31/05/2006 08h31 – Atualizado em 31/05/2006 08h31
Terra
Dois brasileiros estão trabalhando para o inimigo. Um inimigo comandado por outro brasileiro, Zico, e adversário da equipe de Parreira na primeira fase da Copa. Os ex-jogadores Júnior e Tita são desde o último mês de janeiro espiões oficiais da seleção japonesa, mas somente na última segunda-feira revelaram suas identidades durante o treino do time em Bonn, na Alemanha. Devidamente uniformizados, Júnior e Tita fizeram a primeira reunião com a comissão técnica da equipe e apresentaram oficialmente os relatórios do trabalho que na prática começou em fevereiro. A dupla já viu mais de 20 jogos, principalmente dos adversários do Japão na primeira fase do Mundial: Austrália, Croácia e Brasil. Viajaram também por Alemanha, Itália, Inglaterra e Holanda, onde analisaram os principais jogadores que vão participar da Copa da Alemanha. A seleção do Japão tem mais dois brasileiros na comissão técnica: Edu, irmão de Zico, que atua como auxiliar técnico, e Cantarelli, preparador de goleiros. O Japão, que estréia no dia 12 contra Austrália, deu um susto nesta terça-feira nada menos que na dona da casa e uma das favoritas a ganhar o título da Copa do Mundo. A equipe comandada pelo brasileiro Zico conseguiu um empate por 2 a 2 contra os alemães e por pouco não levou a vitória em amistoso realizado em Leverkusen, na Alemanha. Para Zico, melhor do que o resultado, foi a atuação da equipe. “O Japão criou muitas oportunidades, mas também perdeu muitos gols.

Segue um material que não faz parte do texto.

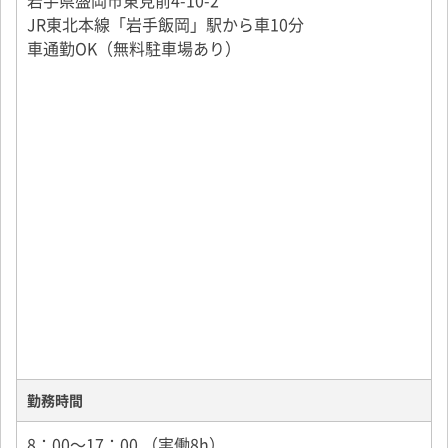
JR東北本線「岩手飯岡」駅から車10分
車通勤OK（無料駐車場あり）
勤務時間
8：00～17：00 （実働8h）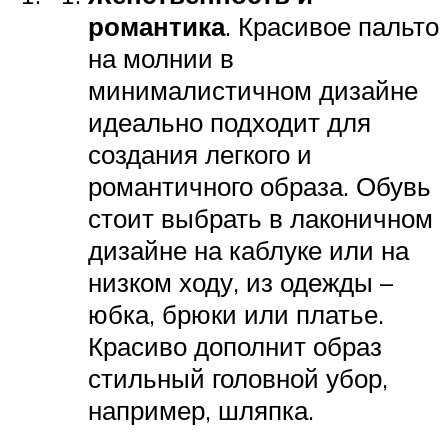
романтика
. Красивое пальто
на молнии в
минималистичном дизайне
идеально подходит для
создания легкого и
романтичного образа. Обувь
стоит выбрать в лаконичном
дизайне на каблуке или на
низком ходу, из одежды –
юбка, брюки или платье.
Красиво дополнит образ
стильный головной убор,
например, шляпка.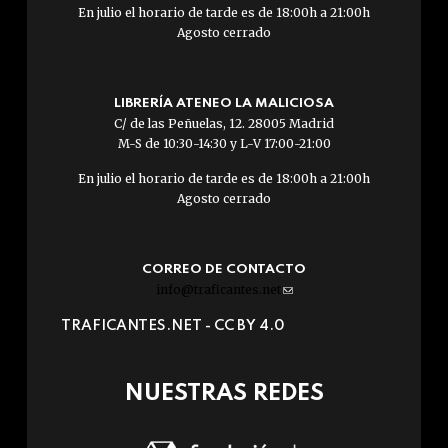
En julio el horario de tarde es de 18:00h a 21:00h
Agosto cerrado
LIBRERÍA ATENEO LA MALICIOSA
C/ de las Peñuelas, 12. 28005 Madrid
M-S de 10:30-14:30 y L-V 17:00-21:00
En julio el horario de tarde es de 18:00h a 21:00h
Agosto cerrado
CORREO DE CONTACTO
info@traficantes.net
(link
sends
TRAFICANTES.NET -
CC BY 4.0
e-
mail)
NUESTRAS REDES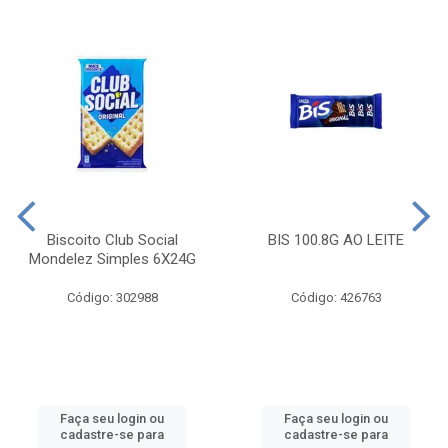
Biscoito Club Social
BIS 100.8G AO LEITE
Mondelez Simples 6X24G
Código: 302988
Código: 426763
Faça seu login ou
Faça seu login ou
cadastre-se para
cadastre-se para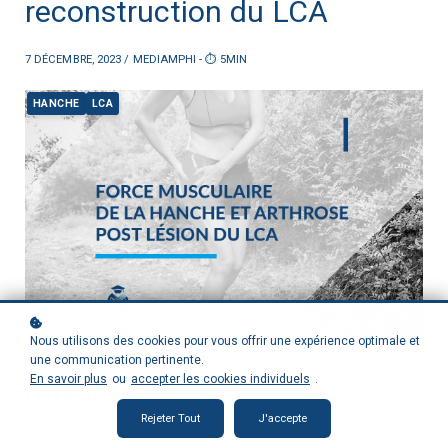
reconstruction du LCA
7 DÉCEMBRE, 2023 / MEDIAMPHI - ⏱ 5MIN
HANCHE
LCA
Nous utilisons des cookies pour vous offrir une expérience optimale et
une communication pertinente.
En savoir plus
ou
accepter les cookies individuels
.
Introduction
Rejeter Tout
J'accepte
L’arthrose précoce est une conséquence bien établie des lésions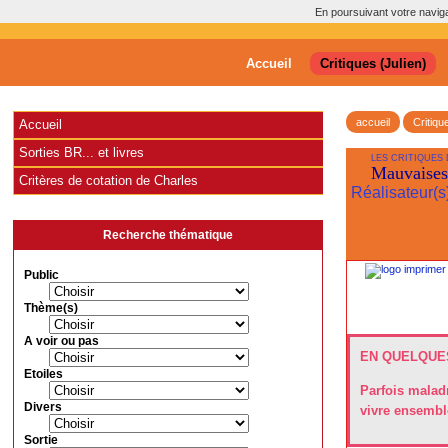
En poursuivant votre navigat
Accueil
Critiques (Julien)
accueil
Critiqu
Accueil
Sorties BR... et livres
LES CRITIQUES 
Mauvaises
Critères de cotation de Charles
Réalisateur(s
Recherche thématique
Public
Thème(s)
A voir ou pas
EN QUELQUES
Etoiles
Parfois malad
Divers
vivre ensembl
Sortie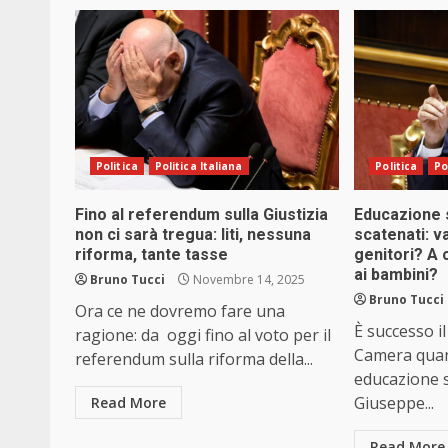
Politica
Politica Italiana
Politica
Po
Fino al referendum sulla Giustizia
Educazione s
non ci sarà tregua: liti, nessuna
scatenati: va
riforma, tante tasse
genitori? A 
ai bambini?
Bruno Tucci
Novembre 14, 2025
Bruno Tucci
Ora ce ne dovremo fare una
È successo il
ragione: da oggi fino al voto per il
Camera quand
referendum sulla riforma della...
educazione s
Giuseppe...
Read More
Read More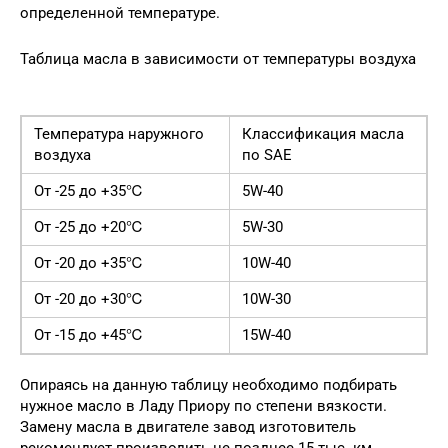
определенной температуре.
Таблица масла в зависимости от температуры воздуха
Температура наружного
Классификация масла
воздуха
по SAE
От -25 до +35℃
5W-40
От -25 до +20℃
5W-30
От -20 до +35℃
10W-40
От -20 до +30℃
10W-30
От -15 до +45℃
15W-40
Опираясь на данную таблицу необходимо подбирать
нужное масло в Ладу Приору по степени вязкости.
Замену масла в двигателе завод изготовитель
рекомендует производить не позднее 15 тыс. км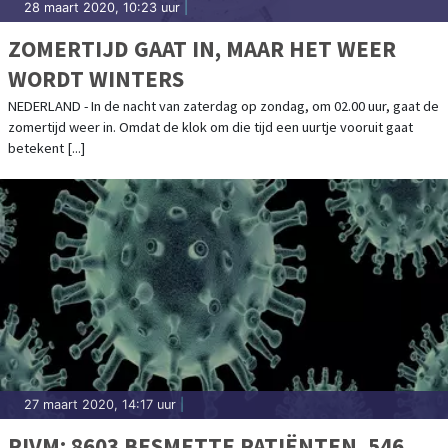
28 maart 2020, 10:23 uur
|
ZOMERTIJD GAAT IN, MAAR HET WEER
WORDT WINTERS
NEDERLAND - In de nacht van zaterdag op zondag, om 02.00 uur, gaat de
zomertijd weer in. Omdat de klok om die tijd een uurtje vooruit gaat
betekent [...]
27 maart 2020, 14:17 uur
|
RIVM: 8603 BESMETTE PATIËNTEN, 546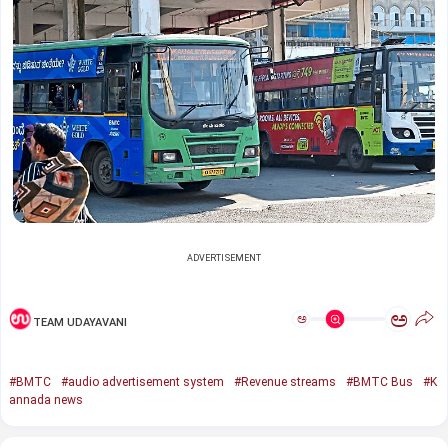
ADVERTISEMENT
ಅ
ಅ
TEAM UDAYAVANI
#BMTC
#audio advertisement system
#Revenue streams
#BMTC Bus
#K
annada news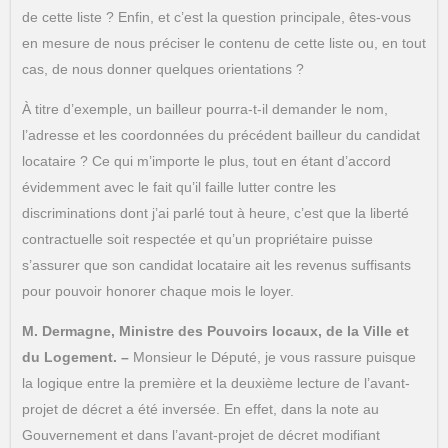
de cette liste ? Enfin, et c’est la question principale, êtes-vous
en mesure de nous préciser le contenu de cette liste ou, en tout
cas, de nous donner quelques orientations ?
À titre d’exemple, un bailleur pourra-t-il demander le nom,
l’adresse et les coordonnées du précédent bailleur du candidat
locataire ? Ce qui m’importe le plus, tout en étant d’accord
évidemment avec le fait qu’il faille lutter contre les
discriminations dont j’ai parlé tout à heure, c’est que la liberté
contractuelle soit respectée et qu’un propriétaire puisse
s’assurer que son candidat locataire ait les revenus suffisants
pour pouvoir honorer chaque mois le loyer.
M. Dermagne, Ministre des Pouvoirs locaux, de la Ville et
du Logement. –
Monsieur le Député, je vous rassure puisque
la logique entre la première et la deuxième lecture de l’avant-
projet de décret a été inversée. En effet, dans la note au
Gouvernement et dans l’avant-projet de décret modifiant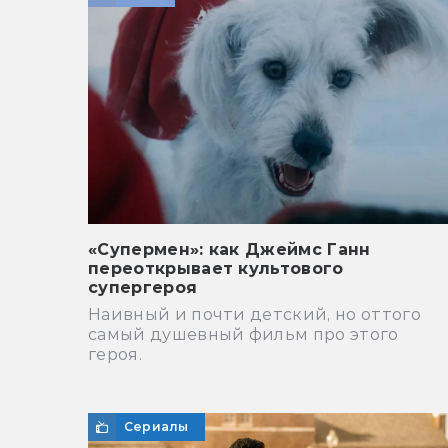
«Супермен»: как Джеймс Ганн
переоткрывает культового
супергероя
Наивный и почти детский, но оттого
самый душевный фильм про этого
героя.
Сериалы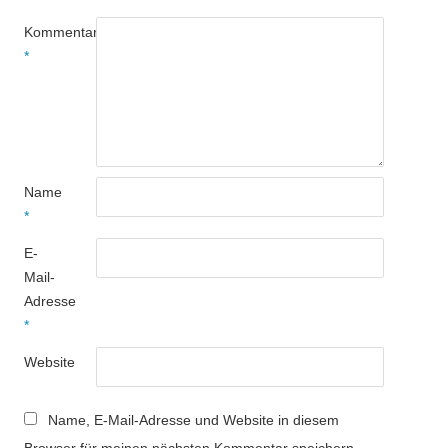
Kommentar
*
Name
*
E-
Mail-
Adresse
*
Website
Name, E-Mail-Adresse und Website in diesem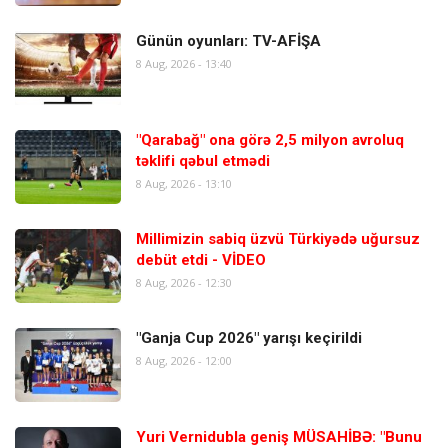
Günün oyunları: TV-AFİŞA
8 Aug, 2026 - 13:40
"Qarabağ" ona görə 2,5 milyon avroluq
təklifi qəbul etmədi
8 Aug, 2026 - 13:10
Millimizin sabiq üzvü Türkiyədə uğursuz
debüt etdi - VİDEO
8 Aug, 2026 - 12:30
"Ganja Cup 2026" yarışı keçirildi
8 Aug, 2026 - 12:00
Yuri Vernidubla geniş MÜSAHİBƏ: "Bunu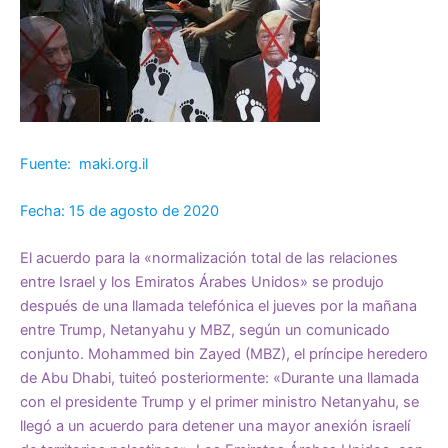
Fuente: maki.org.il
Fecha: 15 de agosto de 2020
El acuerdo para la «normalización total de las relaciones
entre Israel y los Emiratos Árabes Unidos» se produjo
después de una llamada telefónica el jueves por la mañana
entre Trump, Netanyahu y MBZ, según un comunicado
conjunto. Mohammed bin Zayed (MBZ), el príncipe heredero
de Abu Dhabi, tuiteó posteriormente: «Durante una llamada
con el presidente Trump y el primer ministro Netanyahu, se
llegó a un acuerdo para detener una mayor anexión israelí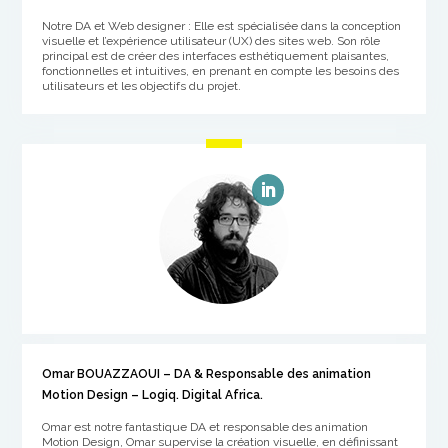
Notre DA et Web designer : Elle est spécialisée dans la conception
visuelle et l’expérience utilisateur (UX) des sites web. Son rôle
principal est de créer des interfaces esthétiquement plaisantes,
fonctionnelles et intuitives, en prenant en compte les besoins des
utilisateurs et les objectifs du projet.
Omar BOUAZZAOUI – DA & Responsable des animation
Motion Design – Logiq. Digital Africa.
Omar est notre fantastique DA et responsable des animation
Motion Design, Omar supervise la création visuelle, en définissant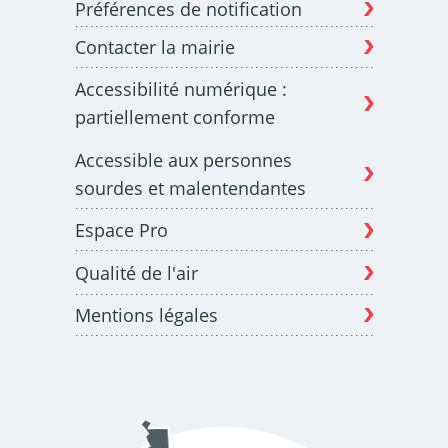
Préférences de notification
Contacter la mairie
Budget participatif
Archives municipales en
Accessibilité numérique :
lignes
partiellement conforme
Accessible aux personnes
sourdes et malentendantes
Espace Pro
Demande d'occupation
ACCEO - Accessibilité
de l'espace public
des guichets municipaux
pour sourds et
Qualité de l'air
malentendants
Mentions légales
Guichet numérique des
Portail vie associative
autorisations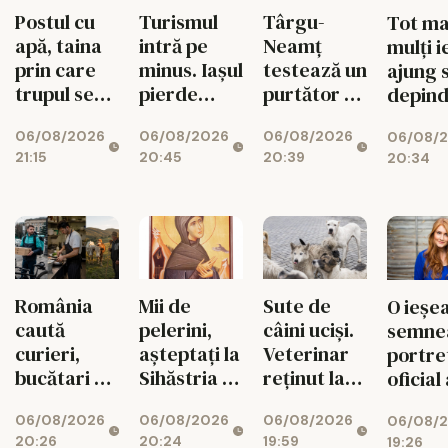
Postul cu
Turismul
Târgu-
Tot ma
apă, taina
intră pe
Neamț
mulți i
prin care
minus. Iașul
testează un
ajung 
trupul se
pierde
purtător de
depind
reface
vizitatori în
cuvânt
ajutoa
06/08/2026
06/08/2026
06/08/2026
06/08/
2026
creat cu
sociale
21:15
20:45
20:39
20:34
inteligență
Topul 
artificială
mai să
comun
România
Mii de
Sute de
O ieșe
caută
pelerini,
câini uciși.
semne
curieri,
așteptați la
Veterinar
portre
bucătari și
Sihăstria și
reținut la
oficial 
văcari
Sihla
Suceava
premie
06/08/2026
06/08/2026
06/08/2026
06/08/
britan
20:26
20:24
19:59
19:26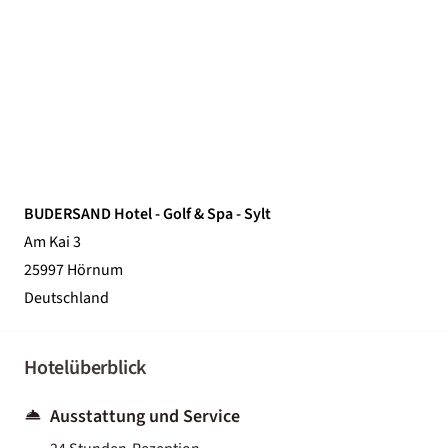
BUDERSAND Hotel - Golf & Spa - Sylt
Am Kai 3
25997 Hörnum
Deutschland
Hotelüberblick
Ausstattung und Service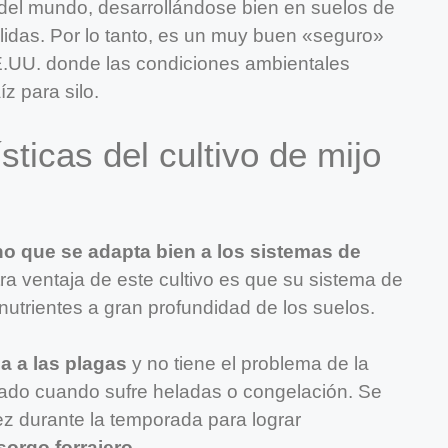
del mundo, desarrollándose bien en suelos de
álidas. Por lo tanto, es un muy buen «seguro»
E.UU. donde las condiciones ambientales
z para silo.
sticas del cultivo de mijo
ano que se adapta bien a los sistemas de
tra ventaja de este cultivo es que su sistema de
 nutrientes a gran profundidad de los suelos.
a a las plagas
y no tiene el problema de la
anado cuando sufre heladas o congelación. Se
 durante la temporada para lograr
orgo forrajero
.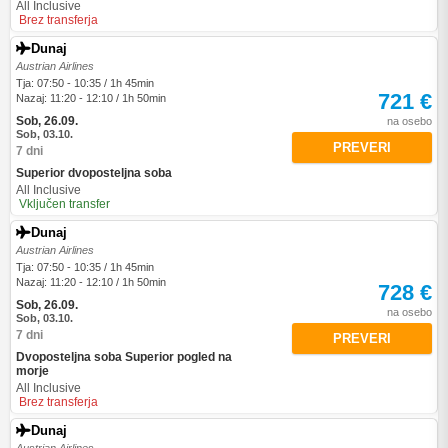
All Inclusive
Brez transferja
Dunaj
Austrian Airlines
Tja: 07:50 - 10:35 / 1h 45min
721 €
Nazaj: 11:20 - 12:10 / 1h 50min
Sob, 26.09.
na osebo
Sob, 03.10.
PREVERI
7 dni
Superior dvoposteljna soba
All Inclusive
Vključen transfer
Dunaj
Austrian Airlines
Tja: 07:50 - 10:35 / 1h 45min
Nazaj: 11:20 - 12:10 / 1h 50min
728 €
Sob, 26.09.
na osebo
Sob, 03.10.
7 dni
PREVERI
Dvoposteljna soba Superior pogled na
morje
All Inclusive
Brez transferja
Dunaj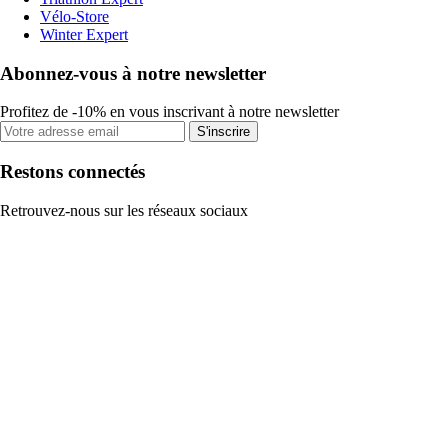
Vélo-Store
Winter Expert
Abonnez-vous à notre newsletter
Profitez de -10% en vous inscrivant à notre newsletter
S'inscrire
Restons connectés
Retrouvez-nous sur les réseaux sociaux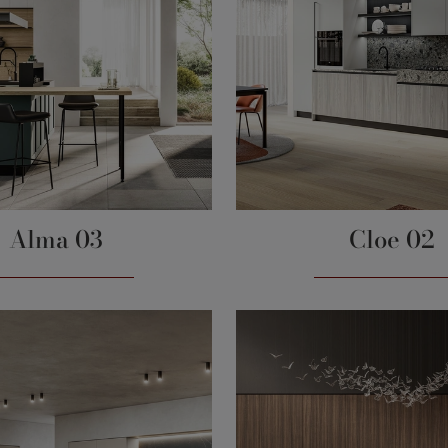
Alma 03
Cloe 02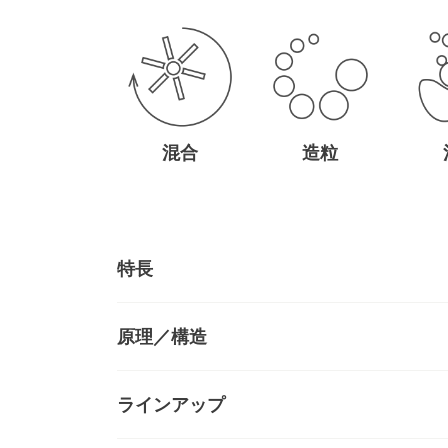
混合
造粒
特長
原理／構造
ラインアップ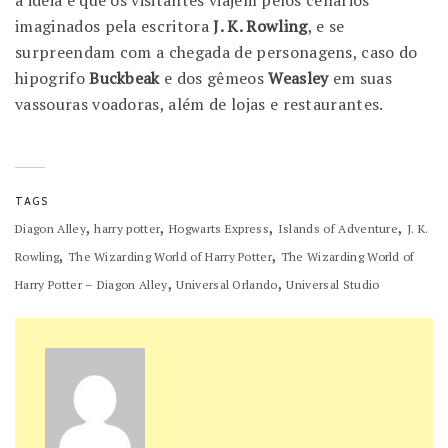
a ideia é que os visitantes viajem pelos cenários
imaginados pela escritora
J. K. Rowling
, e se
surpreendam com a chegada de personagens, caso do
hipogrifo
Buckbeak
e dos gêmeos
Weasley
em suas
vassouras voadoras, além de lojas e restaurantes.
TAGS
,
,
,
,
Diagon Alley
harry potter
Hogwarts Express
Islands of Adventure
J. K.
,
,
Rowling
The Wizarding World of Harry Potter
The Wizarding World of
,
,
Harry Potter – Diagon Alley
Universal Orlando
Universal Studio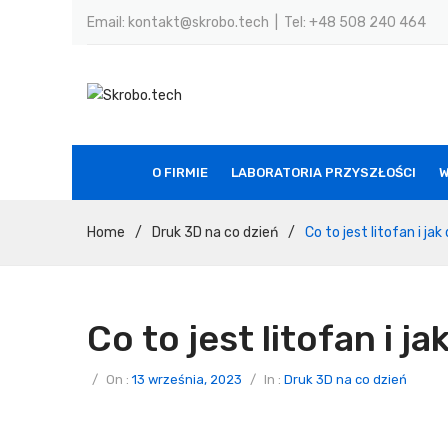
Email: kontakt@skrobo.tech | Tel: +48 508 240 464
O FIRMIE
LABORATORIA PRZYSZŁOŚCI
W
Home
/
Druk 3D na co dzień
/
Co to jest litofan i jak
Co to jest litofan i ja
/
On :
13 września, 2023
/
In :
Druk 3D na co dzień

A defesa, por sua vez, esteve muito concentrada. Não gostei do juiz, mas o time não perdeu a concentração”, avaliou o treinador, que considerou que a Alemanha abusou da violência. O técnico afirmou ainda que a equipe precisa redobrar a atenção nas bolas paradas – foi em falhas nesse fundamento que a Alemanha marcou os dois gols. “Os passes funcionaram e considero que a preparação está indo muito bem. O Japão não venceu, mas mostrou qualidade de vencedor”, finalizou Zico.